Abbé Laurent Berlèse (1784-1863), Iconographie du genre Camellia, ou description et figures des Camellia les plus beau et les plus rares.
Abbé Laurent Berlèse (1784-1863)
Iconographie du genre Camellia, ou description et figures des Camellia les plus beau et les plus rares.
Paris: H. Cousin,  - 1841 -1843.
3 volumes, folio (14 x 10 1/8 inches). Half-titles, dedication leaf and 4 leaves of text addressed to the members of the Societe Royale d'Horticulture de Paris. 300 fine engraved and stipple-engraved plates, partly handcolored and finished by hand after J.-J. Jung by Dumenil, Gabriel and Oudet, under the direction of M. Cousin, printed by Remond (small inoffensive ink library stamp on plates, scattered foxing, spotting and browning, some dampstaining in lower margins of first half of third volume). Contemporary half tan calf, maroon cloth gilt (a bit worn with minor loss to the extremities).
Provenance: with the bookplate and library regulations of the Library of the Massachusetts Horticultural Society Boston on the front paste-down of each volume, and their ink "MHS" monogram on each plate.

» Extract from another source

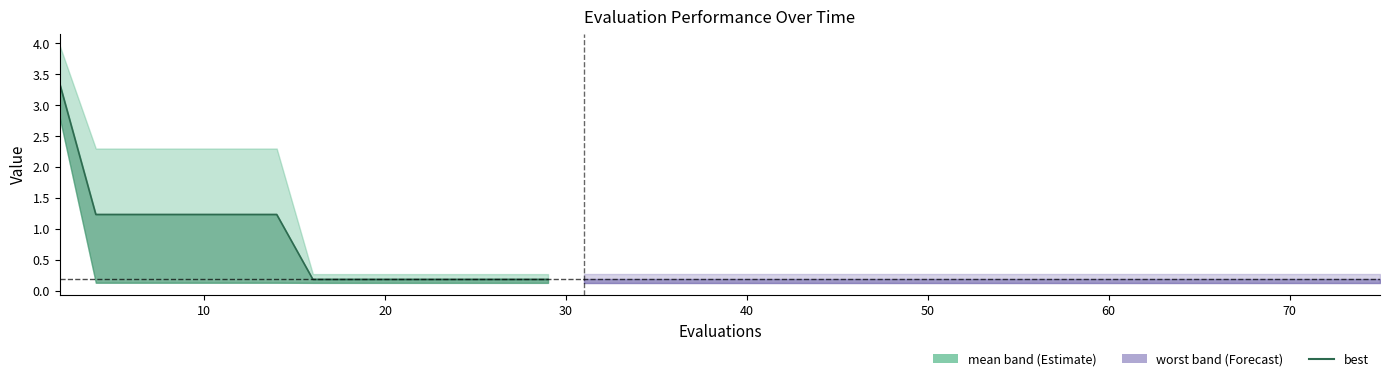

True or false: the data shows 1.8 at 60.

False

THE MOST CELEBRATED ILLUSTRATED MONOGRAPH ON THE CAMELLIA
First edition. Interest in the genus peaked in the middle part of the nineteenth century, when large numbers of seedlings obtained from crossing variants of camellia Japonica were raised and named, mostly by the Verschaffelt family, nurserymen at Ghent in Belgium, and by the Abbé Berlèse in Paris. Lorenzo Berlese was born in Campo Molino near Treviso, north Italy. He moved to Paris as a chaplain, where by 1817, he was already cultivating camellias. He built up a large collection of plants and by 1837 the general proliferation in hybrid varieties and the confusion over nomenclature made it clear to him that a detailed monograph was required. A subscription of 250 names was raised, and the work was published (after a false start with lithograph plates). In 1846 he sold his collection of plants before returning to Italy. The success of Berlèse's work is largely due to J.J. Jung's plates, but there is surprisingly little information about the artist. The Abbé thanks him in the introductory letter to the Members of the Paris Royal Society of Horticulture: his drawings have given life and color to the author's technical descriptions which would otherwise have paled in comparison with the real thing. The plates demonstrate the pervasive influence of Redouté, and the Lindley library index notes that he produced some designs for the periodical "Herbier général de l'Amateur.". The arrangement of the text is unusual: the scientific and practical monograph (under various chapter headings: origins, classification, cultivation, etc.) is printed on the lower half of the recto of each text leaf with the description of the facing plate on the upper half. The versos of the text leaves are blank. Dunthorne 30; Great Flower Books p. 50; Nissen, BBI 150.